Berondong di bandara ini rupanya tidak sendiri. Ia sama dengan para gadis di Mol, para perawat di Laboratorium, para Ibu di sebuah kapel, yang memberondong saya dengan bahasa Tagalog. Setelah dijawab tidak bisa berbahasa Tagalog baru mereka ngehhh. Oh rupanya bukan orang Filipina.

Sulit dipercaya tetapi fakta tidak bisa berbohong. Berondong di bandara itu memang tampaknya berpegang teguh pada fakta. Seperti para gadis lainnya, ia menilai seseorang dari tampilan luar.

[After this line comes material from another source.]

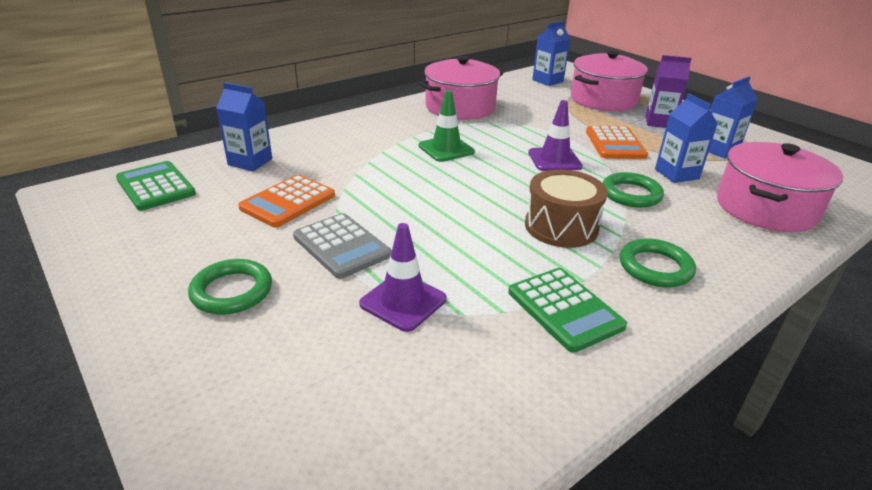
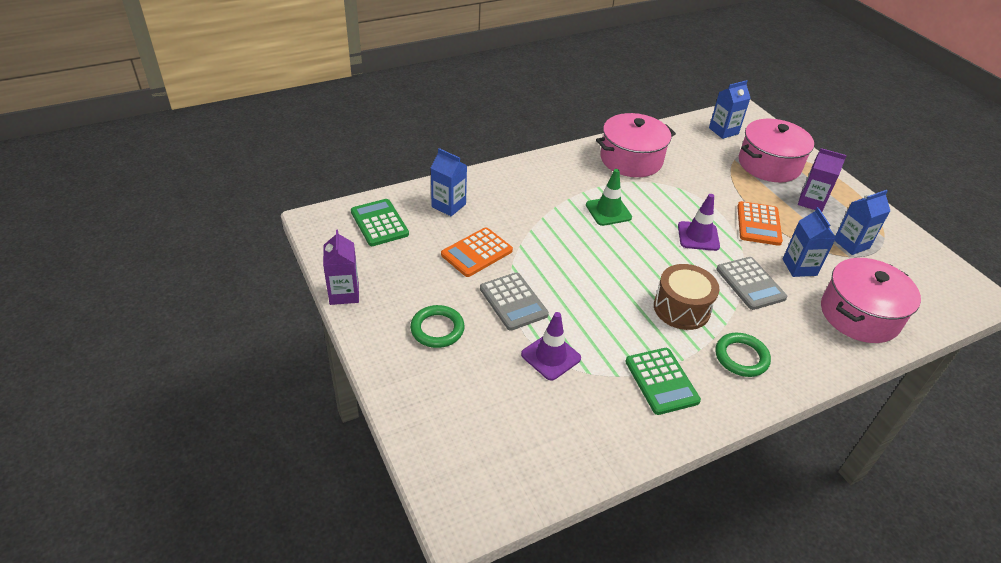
camera: 10 degrees right, 10 degrees up
green ring [602,172,664,208] -> grey calculator [716,257,787,310]
none -> purple carton [323,230,359,305]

Beberapa teman muda dari Filipina memang menjelaskan jika wajah saya itu wajah orang Filipina. Di Italia dulu saya selalu punya banyak teman yang menyapa di jalan. Mereka adalah orang Filipina. Mereka menyapa karena melihat saya. Di mata mereka, saya adalah orang Filipina.

Memang benar di mata mereka tetapi belum tentu di identitas saya. Saya orang Indonesia dan tidak bisa berbahasa Tagalog. Inilah yang jadi masalah bagi saya dan bagi mereka. Kalau saya menjawab YA, wajah saya mendukung. Namun, kalau mereka terus menyapa dengan Tagalog, saya mesti mesti jawab TIDAK bisa. Saya tidak membohongi saya dan mereka.

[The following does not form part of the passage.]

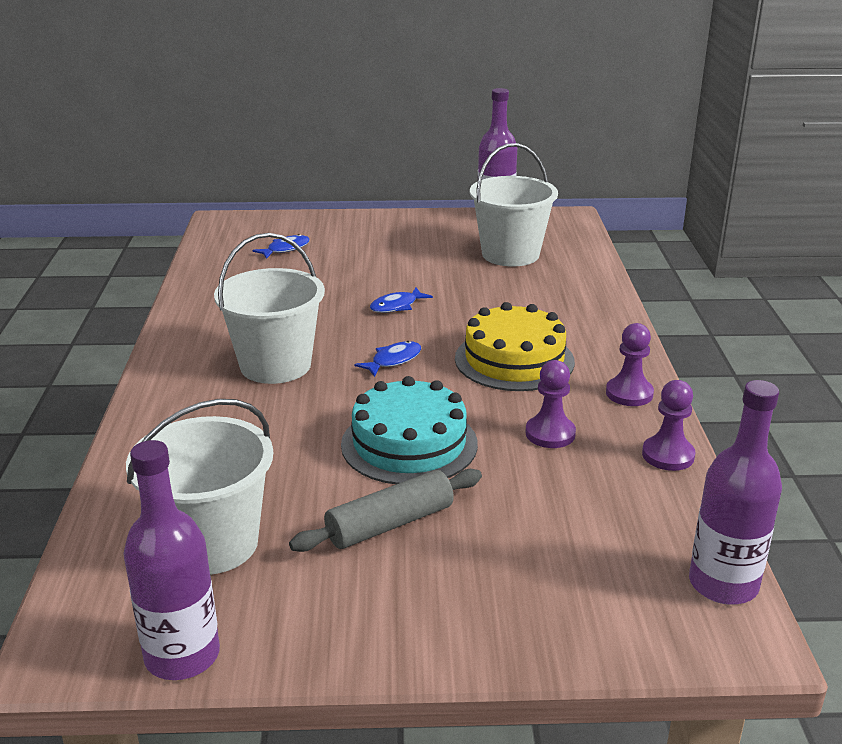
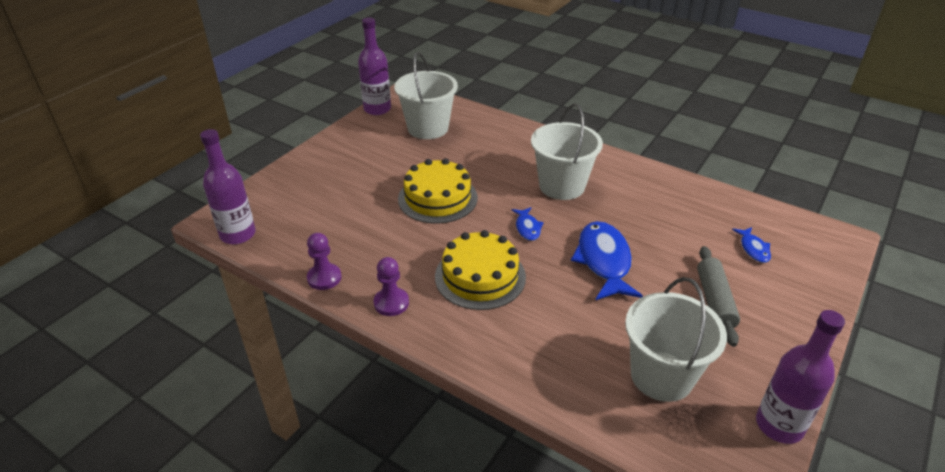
camera: 125 degrees right, 10 degrees up
grey rolling pin [289,469,482,552] -> grey rolling pin moved to [697,246,740,347]
turquoise cake [341,376,478,484] -> yellow cake [398,158,478,224]
blue fish [370,287,433,313] -> blue fish [571,221,643,300], size x2.00
purple pawn [525,360,576,448] -> none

Karena tidak berbahasa Tagalog, saya pun dipandang sebelah mata. Di mata mereka, saya seperti orang sombong. Berwajah Filipina kok tetapi berbahasa Inggris. Ini namanya tidak mencintai bahasa sendiri, demikian anggapan mereka. Padahal, saya memang mencintai bahasa saya dan belum saatnya mencintai bahasa mereka. Jika sudah bisa Tagalog, saya pun akan masuk 100% dari wajah sampai ke lubuk hati dalam budaya mereka.

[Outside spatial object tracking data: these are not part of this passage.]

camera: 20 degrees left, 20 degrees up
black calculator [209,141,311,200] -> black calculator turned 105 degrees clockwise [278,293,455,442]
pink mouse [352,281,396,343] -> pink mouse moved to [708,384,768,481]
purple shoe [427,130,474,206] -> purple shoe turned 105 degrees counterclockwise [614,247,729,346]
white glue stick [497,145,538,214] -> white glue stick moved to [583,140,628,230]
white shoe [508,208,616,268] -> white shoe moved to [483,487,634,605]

Karena dipandang sebelah mata, saya pun kesulitan untuk jalan-jalan sendiri. Kalau naik angkot, saya selalu berjalan dengan teman yang berbahasa Tagalog. Biarkan mereka yang menjelaskan rute perjalanan dan besarnya ongkos kirim. Semuanya dalam bahasa Tagalog.

Inilah berondongan awal tinggal di negeri Filipna ini. Semoga ini menjadi pelajaran berharga kini, nanti, dan sepanjang selamanya. Kiranya penting diingat pepatah Indonesia, Di mana tanah dipijak, di situ langit dijunjung. Saya akan mengikuti dan menghormati adat istiadat orang Filipina.